Hazing is any humiliating, degrading or abusive activity that is expected of another person who is seeking to join or participate in a group. Hazing activities are often dangerous, sometimes fatal, and are conducted regardless of the person’s willingness to participate. According to a national survey of hazing, 50 percent of college students who are involved in clubs, teams and organizations have reported experiencing hazing.
The mother of a recently deceased Florida college sophomore has filed a wrongful death lawsuit against Bethune-Cookman University following a fatal accident. The complaint states that the members of the Pi Gamma chapter of Phi Mu Alpha subjected the young man to hazing resulting in his death. The complaint has identified the school as a defendant for having knowledge of, and failing to stop, the hazing activities.

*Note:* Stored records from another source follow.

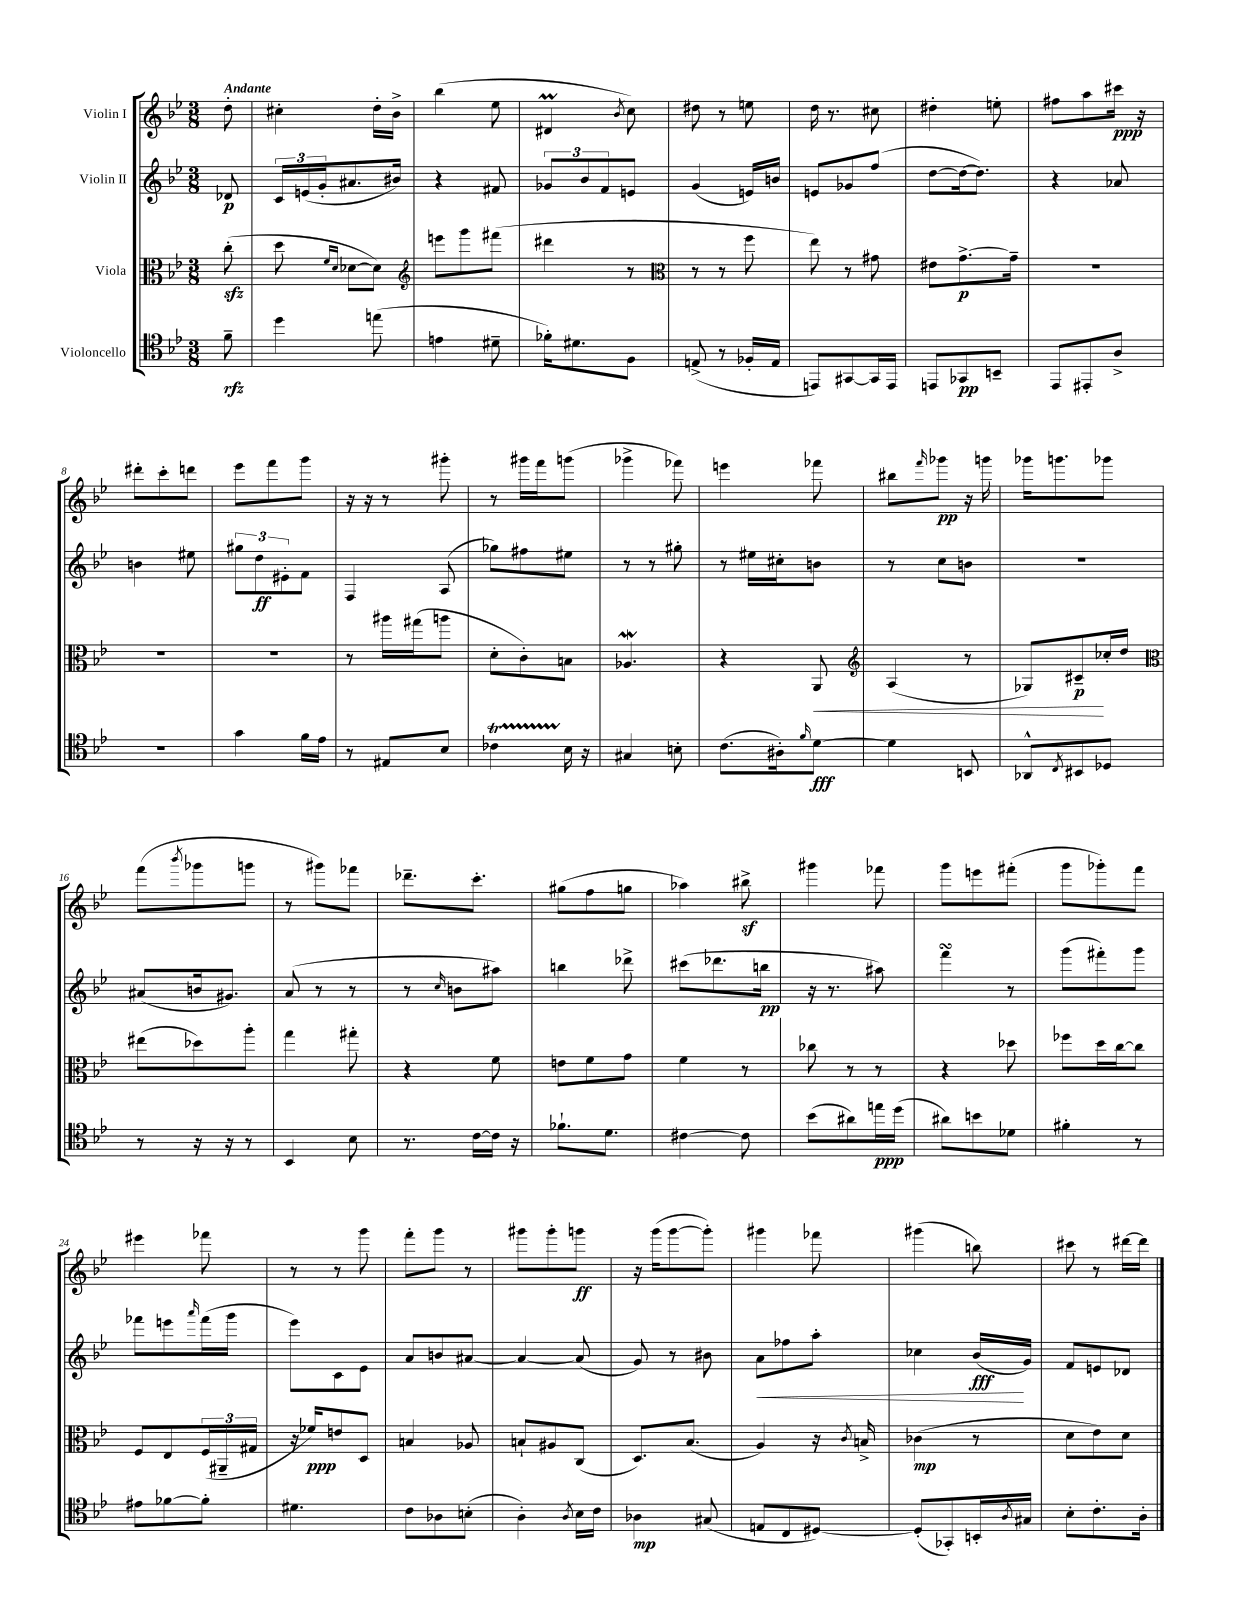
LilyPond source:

<<
\new StaffGroup <<
\new Staff = "s0" \with { instrumentName = "Violin I" } {
    \clef treble \key bes \major \numericTimeSignature \time 3/8 \partial 8 \tempo "Andante"
    d''8-. |
    cis''4-. d''16-. bes'16-> |
    bes''4( ees''8 |
    dis'4\prall \acciaccatura { bes'8 } c''8) |
    dis''8 r8 e''8 |
    d''16 r8. cis''8 |
    dis''4-. e''8-. |
    fis''8 a''8 cis'''16\ppp r16 |
    dis'''8-. c'''8-. d'''8 |
    ees'''8 f'''8 g'''8 |
    r16 r16 r8 gis'''8-. |
    r8 gis'''16 f'''16 g'''8( |
    ges'''4-> fes'''8) |
    e'''4 fes'''8 |
    bis''8 \grace { f'''16 } ges'''8\pp r16 g'''16 |
    ges'''16 g'''8. ges'''8 |
    f'''8( \acciaccatura { bes'''8 } ges'''8 g'''8 |
    r8 gis'''8) fes'''8 |
    des'''8.-- c'''8.-. |
    gis''8( f''8 g''8 |
    aes''4) bis''8->\sf |
    gis'''4 fes'''8 |
    g'''8 e'''8 fis'''8-.( |
    g'''8 ges'''8-.) f'''8 |
    eis'''4 fes'''8 |
    r8 r8 g'''8 |
    f'''8-. g'''8 r8 |
    gis'''8 gis'''8-. g'''8\ff |
    r16 g'''16( g'''8~ g'''8-.) |
    gis'''4 fes'''8 |
    gis'''4( b''8) |
    cis'''8 r8 dis'''16~ dis'''16 \bar "|." |
}
\new Staff = "s1" \with { instrumentName = "Violin II" } {
    \clef treble \key bes \major \numericTimeSignature \time 3/8 \partial 8
    des'8\p |
    \tuplet 3/2 { c'16 e'16( g'16-. } ais'8. bis'16) |
    r4 fis'8 |
    \tuplet 3/2 { ges'8 bes'8 f'8 } e'8 |
    g'4( e'16) b'16 |
    e'8 ges'8 f''8( |
    d''8~ d''16~ d''8.) |
    r4 aes'8 |
    b'4 eis''8 |
    \tuplet 3/2 { gis''8 d''8\ff eis'8-. } f'8 |
    f4 a8( |
    ges''8) fis''8 eis''8 |
    r8 r8 gis''8-. |
    r8 eis''16 cis''16-. b'8 |
    r8 c''8 b'8 |
    R4. |
    ais'8( b'16 gis'8.) |
    a'8( r8 r8 |
    r8 \grace { c''16 } b'8 ais''8) |
    b''4 des'''8-> |
    cis'''8( des'''8. b''16\pp |
    r16 r8. ais''8) |
    f'''4\turn r8 |
    g'''8( fis'''8-.) g'''8 |
    fes'''8 e'''8 \grace { a'''16 } fes'''16( g'''16 |
    ees'''8) c'8 ees'8 |
    a'8 b'8 ais'8~ |
    ais'4~ ais'8( |
    g'8) r8 bis'8 |
    a'8\< fes''8 a''8-. |
    ces''4 bes'16\fff\!( g'16) |
    f'8 e'8 des'8 \bar "|." |
}
\new Staff = "s2" \with { instrumentName = "Viola" } {
    \clef alto \key bes \major \numericTimeSignature \time 3/8 \partial 8
    c''8-.\sfz( |
    d''8 \grace { f'16 d'16 } des'8~ des'8) |
    \clef treble e'''8 g'''8 fis'''8( |
    dis'''4 r8 |
    \clef alto r8 r8 f''8 |
    ees''8) r8 gis'8 |
    eis'8 g'8.~->\p g'16-- |
    R4. |
    R4. |
    R4. |
    r8 ais''16 gis''16( a''8 |
    d'8-. c'8-.) b8 |
    aes4.\mordent |
    r4 a,8\< |
    \clef treble a4( r8 |
    ges8) cis'8--\p\! ces''16-. d''16 |
    \clef alto eis''8( des''8) a''8-. |
    g''4 gis''8-. |
    r4 f'8 |
    e'8 f'8 g'8 |
    f'4 r8 |
    ces''8 r8 r8 |
    r4 des''8 |
    fes''8 d''16 c''16~ c''8 |
    f8 ees8 \tuplet 3/2 { f16( ais,16-- gis16 } |
    r16 fes'16\ppp) e'8 d8 |
    b4 aes8 |
    b8-! ais8 c8( |
    d8.) bes8.( |
    a4) r16 \acciaccatura { c'8 } b16-> |
    ces'4\mp( r8 |
    d'8 ees'8) d'8 \bar "|." |
}
\new Staff = "s3" \with { instrumentName = "Violoncello" } {
    \clef tenor \key bes \major \numericTimeSignature \time 3/8 \partial 8
    f'8--\rfz |
    d''4 e''8( |
    e'4 dis'8-- |
    fes'16-.) dis'8. f8 |
    e8->( r8 fes16-. e16 |
    e,8) gis,8~ gis,16 e,16 |
    e,8 ges,8\pp b,8-- |
    ees,8 eis,8-. a8-> |
    r4. |
    g'4 f'16 ees'16 |
    r8 eis8 bes8 |
    ces'4\startTrillSpan bes16\stopTrillSpan r16 |
    gis4 b8-. |
    c'8.( ais16-.) \grace { f'16 } d'8~\fff |
    d'4 b,8 |
    aes,8-^ \acciaccatura { c8 } bis,8 des8 |
    r8 r16 r16 r8 |
    bes,4 bes8 |
    r8. c'16~ c'16 r16 |
    fes'8.-! d'8. |
    cis'4~ cis'8 |
    bes'8( ais'8) e''16\ppp d''16( |
    ais'8) b'8 des'8 |
    fis'4-. r8 |
    eis'8 fes'8~ fes'8-. |
    dis'4. |
    c'8 aes8 b8-.( |
    a4-.) \acciaccatura { a8 } bes16 c'16 |
    aes4\mp gis8( |
    e8 c8 dis8~) |
    dis8-.( ges,8-.) b,16-. \acciaccatura { a8 } gis16 |
    bes8-. c'8.-. a16-. \bar "|." |
}
>>
>>
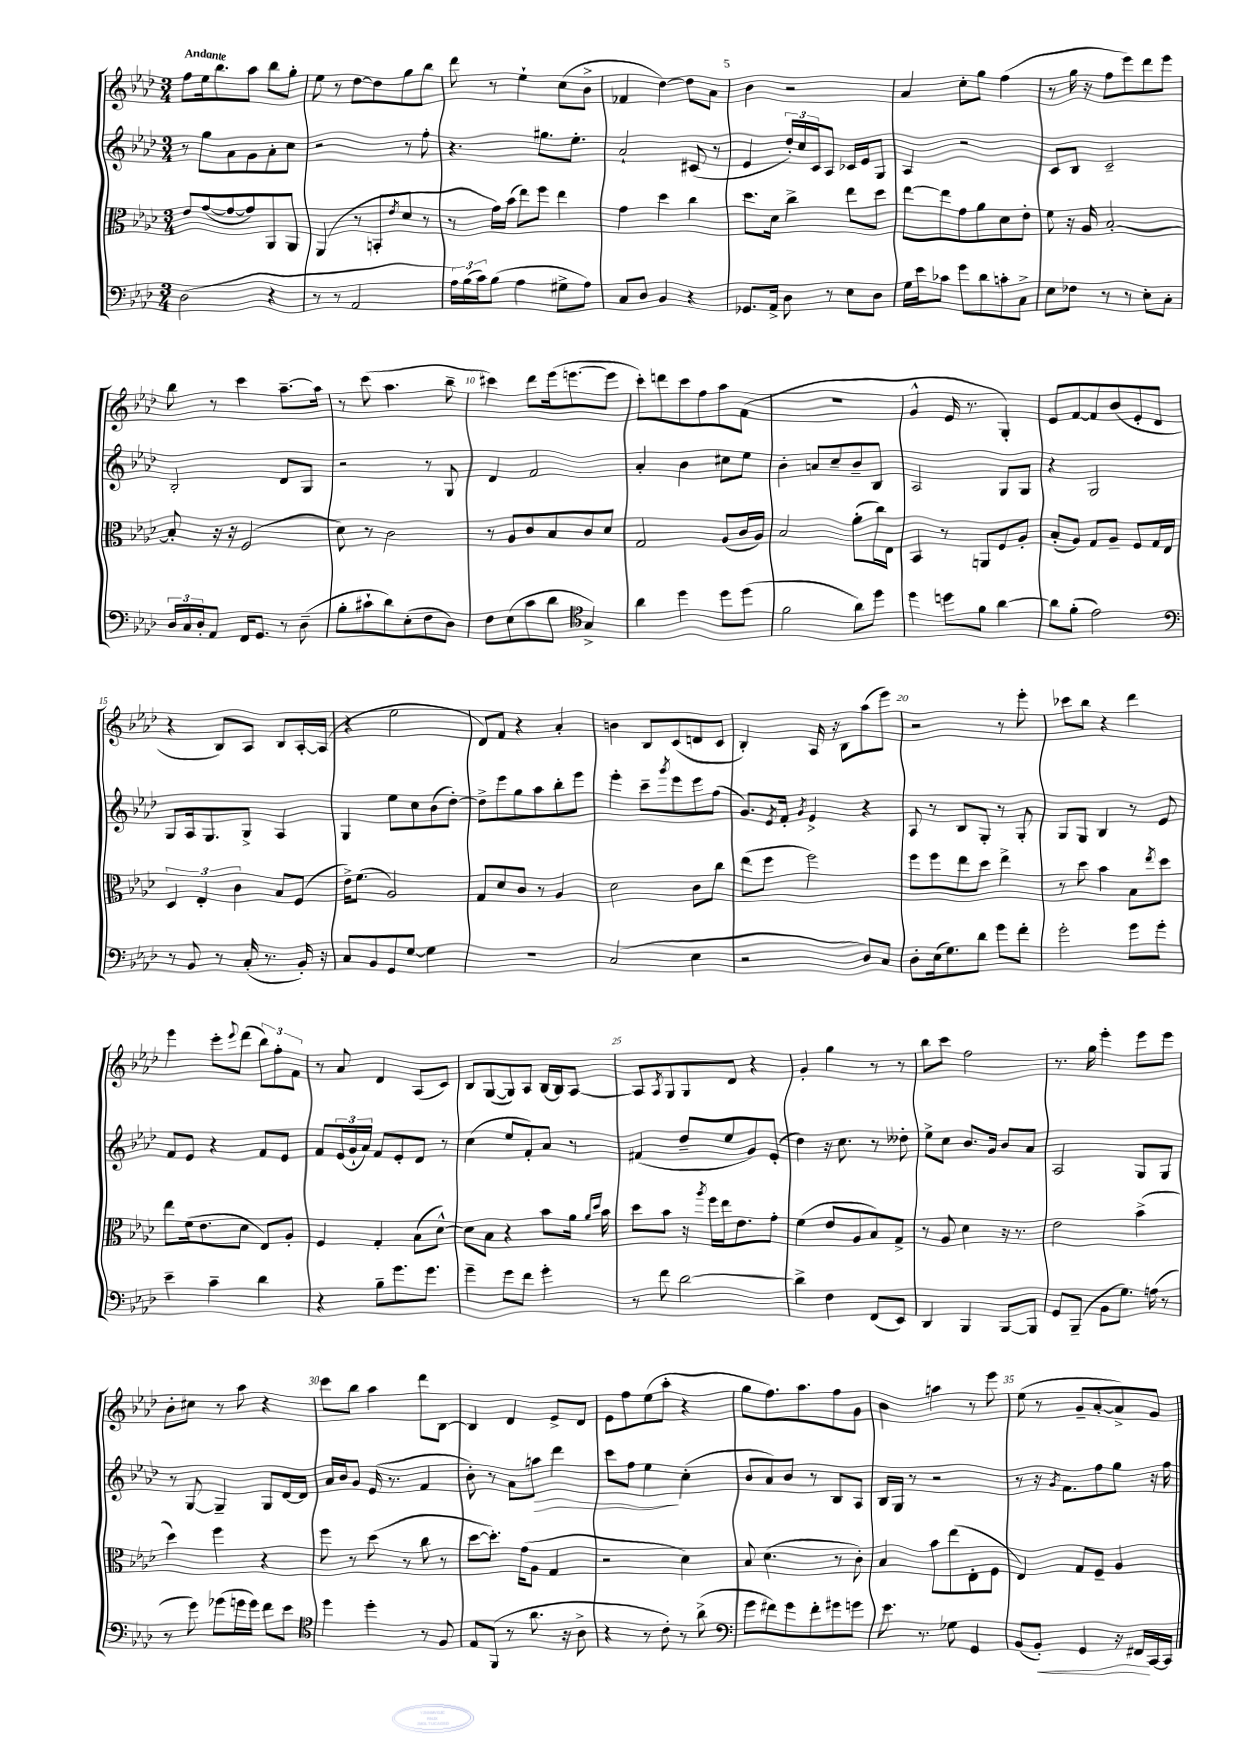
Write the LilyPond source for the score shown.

<<
\new StaffGroup <<
\new Staff = "s0" {
    \clef treble \key aes \major \numericTimeSignature \time 3/4 \tempo "Andante"
    f''8 ees''16 bes''8. aes''8 bes''8 g''8-. |
    ees''8 r8 des''8~ des''8 g''8 bes''8 |
    des'''8 r8 ees''4-! c''8( bes'8-> |
    fes'4 des''4~) des''8 aes'8 |
    bes'4 r2 |
    aes'4 c''8-. g''8 f''4( |
    r8 g''16 r16 f''8 ees'''8) des'''8 ees'''8 |
    bes''8 r8 c'''4 aes''8.~-- aes''16 |
    r8 c'''8( aes''4. bes''8-- |
    cis'''4) des'''8 ees'''16( e'''8.~ e'''8 |
    c'''8-.) d'''8 c'''8 f''8 aes''8 f'8( |
    R2. |
    g'4-^ ees'16 r8. g4-.) |
    ees'8 f'8~ f'8 bes'8( ees'8-. des'8 |
    r4 bes8) aes8 bes8 aes16~-. aes16( |
    r4 ees''2 |
    des'8) f'8 r4 aes'4-. |
    b'4 bes8 c'8( d'8 c'8 |
    bes4-.) aes16 r16 bes8 aes''8( ees'''8) |
    r2 r8 ees'''8-. |
    ces'''8 bes''8 r4 des'''4 |
    ees'''4 ees'''8-. \appoggiatura { ees'''8 } des'''8( \tuplet 3/2 { bes''8) f''8-. f'8 } |
    r8 aes'8 des'4 aes8( c'8) |
    bes8 g8~( g8) aes8 bes16~ bes16 aes8~ |
    aes8 \acciaccatura { aes8 } g8 g8 des'8 r4 |
    g'4-. g''4 r8 r8 |
    bes''8 c'''8 f''2 |
    r8. g''16 ees'''4-. ees'''8 ees'''8 |
    bes'8-. cis''8 r8 aes''8 r4 |
    c'''8 bes''8 aes''4 des'''8 bes8~ |
    bes4 des'4 ees'8-> des'8 |
    ees'8 f''8 ees''8( aes''8-. r4 |
    g''8 f''8.) aes''8. f''8 g'8 |
    bes'4 a''4 r8 ees'''8 |
    ees''8( r8 g'8-- aes'8~-. aes'8->) g'8 \bar "|." |
}
\new Staff = "s1" {
    \clef treble \key aes \major \numericTimeSignature \time 3/4
    r8 g''8 aes'8 g'8 aes'8-. c''8 |
    r2 r8 f''8-. |
    r4. gis''8. ees''8.-. |
    aes'2-! cis'8( r8 |
    ees'4 \tuplet 3/2 { des''16-.) c''16 c'16 } aes8 ces'16 ees'16 g8 |
    aes4 r2 |
    c'8 bes8 c'2-- |
    bes2-. des'8 g8 |
    r2 r8 g8 |
    des'4 f'2 |
    aes'4-. bes'4 cis''8 ees''8 |
    bes'4-. a'8 c''8-- bes'8-- bes8 |
    aes2 g8 g8 |
    r4 g2 |
    g8 aes16 g8. g8-> aes4 |
    g4 ees''8 c''8 bes'8( des''8~-.) |
    des''8-> ees'''8 g''8 aes''8 bes''8-. ees'''8 |
    ees'''4-. c'''8-- \acciaccatura { g'''8 } ees'''8 ees'''8 f''8( |
    g'8.) \acciaccatura { ees'8 } f'16-. \acciaccatura { g'8 } ees'4-> r4 |
    aes8 r8 bes8 g8-. r8 g8-. |
    g8 g8 bes4 r8 ees'8 |
    f'8 ees'8 r4 f'8 ees'8 |
    f'8 \tuplet 3/2 { ees'16( g'16-! aes'16) } f'8 ees'8-. des'8 r8 |
    c''4( ees''8 f'8-.) aes'8 r8 |
    fis'4( des''8-- ees''8 g'8) ees'8-.( |
    des''4) r16 c''8. r8 deses''8-. |
    ees''8-> c''8 bes'8. g'16 bes'8 aes'8 |
    aes2 g8 g8 |
    r8 g8~ g4-- g8 des'16~ des'16 |
    aes'16 bes'16 g'8 ees'16( r8. f'4 |
    bes'8-.) r8 aes'8 a''8\> des'''4 |
    c'''8 f''8 ees''4\! c''4-.( |
    bes'8 aes'8) bes'8 r8 bes8 aes8 |
    bes16 g16 r8 r2 |
    r8 r16 \acciaccatura { g'8 } f'8. f''8 g''8 r16 f''16 \bar "|." |
}
\new Staff = "s2" {
    \clef alto \key aes \major \numericTimeSignature \time 3/4
    ees'8 g'8~( g'8~ g'8) aes,8 aes,8 |
    aes,4( r8 b,8-. \acciaccatura { ees'8 } des'8 r8 |
    r8 g'16) bes'16( ees''8) f''8 ees''4 |
    g'4 des''4 c''4 |
    des''8. des'16 c''4-> ees''8 des''8 |
    ees''8~ ees''8 g'8 aes'8 des'8 ees'8-. |
    f'8 r16 aes16 bes2~-. |
    bes8-. r16 r16 f2( |
    des'8) r8 c'2 |
    r8 aes8 c'8 bes8 c'8 des'8 |
    g2 aes8( c'16 aes16) |
    bes2 aes'8-.( c''16) ees16 |
    bes,4 r8 a,8 f8 aes8-. |
    bes8-.( aes8) g8 aes8-- f8 g16 ees16 |
    \tuplet 3/2 { des4 ees4-. c'4 } bes8 f8( |
    ees'16->) f'8.( aes2) |
    g8 des'8 c'8 r8 aes4 |
    des'2 c'8 c''8 |
    ees''8( f''8 f''2) |
    f''8 f''8 ees''8 des''8 ees''4-> |
    r8 des''8 bes'4 bes8 \acciaccatura { ees''8 } des''8 |
    ees''8 f'16( ees'8. des'8 ees8) aes8-. |
    f4 g4-. bes8( des'8~-^) |
    des'8 bes8 r4 bes'8 aes'16 \grace { aes'16 des''16 } bes'16 |
    des''8 bes'8 r16 \acciaccatura { aes''8 } f''16 ees''16 ees'8. g'8-. |
    f'4( ees'8 aes8 bes8) g8-> |
    r8 aes8 des'4 r16 r8. |
    ees'2 bes'4->( |
    des''4) f''4 r4 |
    f''8 r8 des''8( r8 c''8 r8 |
    des''8~ des''8.-.) g'16( aes8 g4 |
    r2 des'4) |
    bes8 des'4.( r8 c'8-.) |
    bes4 bes'8 ees''8( ees8-. f8 |
    ees4) g8 f8-- aes4 \bar "|." |
}
\new Staff = "s3" {
    \clef bass \key aes \major \numericTimeSignature \time 3/4
    des2( r4 |
    r8 r8 aes,2 |
    \tuplet 3/2 { aes16) bes16( c'16) } bes8( aes4 gis8-> aes8) |
    c8 des8 bes,4 r4 |
    ges,8. aes,16-> des8 r8 ees8 des8 |
    g16 ees'16 ces'8 g'8 des'8 c'8-. c8-> |
    ees8 fes8 r8 r8 ees8-. c8-. |
    \tuplet 3/2 { des16 c16 des16-. } aes,8 f,16 g,8. r8 des8--( |
    bes8-. cis'8-! des'8) ees8-.( f8 des8) |
    f8 ees8( c'8 des'8 \clef tenor g4->) |
    aes'4 des''4 des''8 des''8( |
    f'2 aes'8) des''8 |
    des''4 d''8 f'8 aes'4~ |
    aes'8 f'8-.( ees'2) |
    \clef bass r8 bes,8 r8 c16-.( r8. bes,16-.) r16 |
    c8 bes,8 g,8 g8~ g4 |
    R2. |
    c2( ees4 |
    r2 des8) c8 |
    des8-. ees16( g8.) des'8 g'8 f'8-. |
    g'2-. g'8 g'8-. |
    ees'4-- c'4-- des'4 |
    r4 bes8-- g'8. g'8. |
    g'4-- g'8 f'8 g'4-. |
    r8 f'8 des'2~ |
    des'4-> f4 f,8( ees,8) |
    des,4 bes,,4 bes,,8~ bes,,8 |
    g,8 bes,,8--( bes,8 g8.) a16( r8 |
    r8 g'8) ges'8( g'16 g'16) f'8 ees'8 |
    \clef tenor des''4 des''4-. r8 f8 |
    ees8 f,8( r8 aes'8. r16 aes8-> |
    r4 r8 c'8-.) r8 aes'8->( |
    \clef bass g'8 fis'8) g'8 fis'8-. gis'8 g'8 |
    ees'8. r8. ges8 g,4 |
    bes,8( bes,8-.\<) g,4 r16 fis,16\! c,16~ c,16 \bar "|." |
}
>>
>>
\layout { \context { \Score \override BarNumber.break-visibility = ##(#f #t #t) barNumberVisibility = #(every-nth-bar-number-visible 5) } }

According to the complaint, the student died when the car he was riding in crashed into a utility pole in Daytona Beach. The suit cites sleep deprivation brought on by hazing as the cause of the fatal accident. The specific activities involved fraternity pledges staying up all night to study fraternity history for a quiz. A spokesperson for the university said that the school has a long-standing no-tolerance policy on hazing.
The worst pain a parent can experience is the loss of a child. While no amount of litigation can make up for the loss of a loved one, it is possible to hold those responsible accountable. In most wrongful death cases, it is the family of the decedent who files suit on behalf of the victim. In a successful lawsuit, family members can recover financial damages for medical expenses, funeral costs, loss of consortium and more.